All of this leads to the obvious conclusion...the Lakers have a massive advantage in this match-up. The key to winning is simply to make sure the Suns don't have an offensive explosion. Currently ranked 20th in league-wide offensive efficiency, it doesn't seem like there's much risk, but the Suns still have a team filled with offensive-minded personnel who can go off under the right circumstances. Steve Nash is still putting up the kind of numbers that make your head spin, shooting an obscene 56% from the field as a small guard. Marcin Gortat's ability to form the roll half of a pick-and-roll partnership (come to think of it, both the pick and the roll come from the same guy) has been toiling away in obscurity in Orlando for years, and now he not only gets the opportunity to play a starring role, that opportunity comes next to one of the best in the business at providing. It's a lethal combo, and it will be aided because the Lakers tend to make any pick-and-roll look like a lethal combo.

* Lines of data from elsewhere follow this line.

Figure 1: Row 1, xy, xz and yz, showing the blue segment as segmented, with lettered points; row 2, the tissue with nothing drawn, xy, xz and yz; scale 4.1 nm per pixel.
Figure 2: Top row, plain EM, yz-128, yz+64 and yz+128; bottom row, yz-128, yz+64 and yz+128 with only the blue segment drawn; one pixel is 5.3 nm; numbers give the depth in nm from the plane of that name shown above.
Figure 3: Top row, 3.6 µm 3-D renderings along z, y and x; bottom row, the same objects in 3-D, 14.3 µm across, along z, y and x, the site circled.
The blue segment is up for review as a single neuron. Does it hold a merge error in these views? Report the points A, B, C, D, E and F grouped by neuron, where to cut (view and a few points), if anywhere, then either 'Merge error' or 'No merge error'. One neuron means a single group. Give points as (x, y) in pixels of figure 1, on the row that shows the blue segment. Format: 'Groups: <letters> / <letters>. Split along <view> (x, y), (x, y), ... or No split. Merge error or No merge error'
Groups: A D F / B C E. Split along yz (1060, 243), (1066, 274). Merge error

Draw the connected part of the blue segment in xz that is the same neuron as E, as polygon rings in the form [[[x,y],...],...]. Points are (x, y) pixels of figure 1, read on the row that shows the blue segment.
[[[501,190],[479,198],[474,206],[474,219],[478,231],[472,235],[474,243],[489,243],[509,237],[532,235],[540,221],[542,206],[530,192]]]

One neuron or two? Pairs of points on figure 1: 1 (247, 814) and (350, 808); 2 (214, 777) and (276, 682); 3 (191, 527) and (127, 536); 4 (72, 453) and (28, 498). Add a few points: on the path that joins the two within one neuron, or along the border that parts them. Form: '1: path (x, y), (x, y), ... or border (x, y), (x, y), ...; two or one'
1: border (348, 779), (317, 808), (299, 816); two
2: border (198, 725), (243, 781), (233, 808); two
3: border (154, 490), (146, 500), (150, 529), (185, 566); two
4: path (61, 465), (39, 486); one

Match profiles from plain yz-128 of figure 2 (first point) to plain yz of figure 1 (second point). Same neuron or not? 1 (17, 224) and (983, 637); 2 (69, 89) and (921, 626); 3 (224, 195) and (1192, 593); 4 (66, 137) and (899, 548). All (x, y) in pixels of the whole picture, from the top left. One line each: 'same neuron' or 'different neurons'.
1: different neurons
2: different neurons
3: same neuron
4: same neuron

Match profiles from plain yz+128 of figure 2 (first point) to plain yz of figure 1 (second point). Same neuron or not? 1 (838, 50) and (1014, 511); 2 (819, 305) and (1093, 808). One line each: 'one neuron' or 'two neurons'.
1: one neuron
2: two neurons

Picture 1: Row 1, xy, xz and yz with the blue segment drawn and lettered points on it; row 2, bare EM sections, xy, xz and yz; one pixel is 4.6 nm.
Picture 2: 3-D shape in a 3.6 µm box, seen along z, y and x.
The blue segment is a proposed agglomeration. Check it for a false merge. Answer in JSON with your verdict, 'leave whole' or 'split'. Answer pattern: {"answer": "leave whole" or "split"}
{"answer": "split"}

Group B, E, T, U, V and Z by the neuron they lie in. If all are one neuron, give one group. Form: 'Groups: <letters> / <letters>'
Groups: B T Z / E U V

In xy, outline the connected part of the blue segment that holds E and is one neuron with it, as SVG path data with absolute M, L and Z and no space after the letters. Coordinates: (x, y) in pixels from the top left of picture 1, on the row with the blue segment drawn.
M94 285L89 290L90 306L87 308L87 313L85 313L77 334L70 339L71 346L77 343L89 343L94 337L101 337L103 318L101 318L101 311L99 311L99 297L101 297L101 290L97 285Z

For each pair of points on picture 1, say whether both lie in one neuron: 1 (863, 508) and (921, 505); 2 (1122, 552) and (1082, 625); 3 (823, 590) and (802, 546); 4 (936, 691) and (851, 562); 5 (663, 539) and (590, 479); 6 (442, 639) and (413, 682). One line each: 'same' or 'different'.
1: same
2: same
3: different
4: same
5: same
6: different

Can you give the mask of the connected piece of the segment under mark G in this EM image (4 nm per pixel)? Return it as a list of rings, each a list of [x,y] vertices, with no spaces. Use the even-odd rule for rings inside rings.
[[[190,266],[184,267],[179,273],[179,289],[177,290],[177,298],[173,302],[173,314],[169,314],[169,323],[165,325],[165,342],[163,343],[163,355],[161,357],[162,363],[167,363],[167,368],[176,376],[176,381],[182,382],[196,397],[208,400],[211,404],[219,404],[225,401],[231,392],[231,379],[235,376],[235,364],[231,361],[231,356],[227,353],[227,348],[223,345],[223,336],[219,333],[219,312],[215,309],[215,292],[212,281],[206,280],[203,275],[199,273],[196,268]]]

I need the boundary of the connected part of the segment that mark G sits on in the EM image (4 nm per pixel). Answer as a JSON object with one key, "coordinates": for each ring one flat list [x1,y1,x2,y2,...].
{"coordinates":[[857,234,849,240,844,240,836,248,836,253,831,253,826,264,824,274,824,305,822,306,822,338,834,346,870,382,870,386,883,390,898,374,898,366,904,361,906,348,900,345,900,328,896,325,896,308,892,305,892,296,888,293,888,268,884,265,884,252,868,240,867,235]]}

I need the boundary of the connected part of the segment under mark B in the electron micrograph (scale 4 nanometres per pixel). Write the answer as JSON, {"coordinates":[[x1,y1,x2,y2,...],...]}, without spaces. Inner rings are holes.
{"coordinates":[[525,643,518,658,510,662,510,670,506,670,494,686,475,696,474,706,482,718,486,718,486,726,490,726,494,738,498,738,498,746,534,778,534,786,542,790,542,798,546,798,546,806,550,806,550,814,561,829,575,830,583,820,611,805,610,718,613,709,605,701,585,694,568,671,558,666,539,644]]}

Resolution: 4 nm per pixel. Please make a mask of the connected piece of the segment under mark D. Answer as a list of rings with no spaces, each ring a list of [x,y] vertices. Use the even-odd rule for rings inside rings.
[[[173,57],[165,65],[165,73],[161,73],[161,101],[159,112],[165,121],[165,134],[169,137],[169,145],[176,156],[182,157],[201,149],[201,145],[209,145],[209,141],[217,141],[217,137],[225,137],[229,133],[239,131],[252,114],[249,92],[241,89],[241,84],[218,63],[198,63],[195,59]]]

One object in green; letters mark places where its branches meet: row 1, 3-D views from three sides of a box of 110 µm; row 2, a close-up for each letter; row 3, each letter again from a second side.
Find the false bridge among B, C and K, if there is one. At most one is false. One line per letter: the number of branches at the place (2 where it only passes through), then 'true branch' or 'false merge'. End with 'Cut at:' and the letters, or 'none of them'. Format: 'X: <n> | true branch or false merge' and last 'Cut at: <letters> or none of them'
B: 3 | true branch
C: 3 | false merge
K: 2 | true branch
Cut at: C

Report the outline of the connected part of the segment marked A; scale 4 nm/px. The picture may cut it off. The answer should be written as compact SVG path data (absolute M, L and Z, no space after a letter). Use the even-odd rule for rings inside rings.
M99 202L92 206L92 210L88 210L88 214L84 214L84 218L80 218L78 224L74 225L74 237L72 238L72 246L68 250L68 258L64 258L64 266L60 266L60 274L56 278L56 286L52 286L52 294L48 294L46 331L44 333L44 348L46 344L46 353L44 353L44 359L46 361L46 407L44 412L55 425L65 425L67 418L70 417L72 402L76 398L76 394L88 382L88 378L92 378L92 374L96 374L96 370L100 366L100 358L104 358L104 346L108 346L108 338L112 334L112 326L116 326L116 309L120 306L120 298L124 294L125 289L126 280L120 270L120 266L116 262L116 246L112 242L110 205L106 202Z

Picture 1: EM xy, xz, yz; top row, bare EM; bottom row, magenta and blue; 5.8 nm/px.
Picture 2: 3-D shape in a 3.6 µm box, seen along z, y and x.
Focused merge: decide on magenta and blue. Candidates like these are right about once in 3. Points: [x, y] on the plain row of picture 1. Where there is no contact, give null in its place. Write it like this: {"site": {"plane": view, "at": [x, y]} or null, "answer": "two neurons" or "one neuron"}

That's not all, but the rest of the weapons in Phoenix's arsenal are a bit more inconsistent. Jared Dudley is hit or miss, but he can knock down outside shots at a decent clip. Channing Frye is more like hit or miss, miss, miss, miss, but every now and then he can explode for 20+ points. Grant Hill, Shannon Brown...none of these guys scare you on a nightly basis, but all of them are capable of making you suffer if they find the right formula for the evening. These are the folks the Lakers must limit in order to ensure success. Keep all the role players quiet, and the Suns will fold pretty easily. Allow the energy to build up and explode, and you might just see a rare occurrence...a Suns win.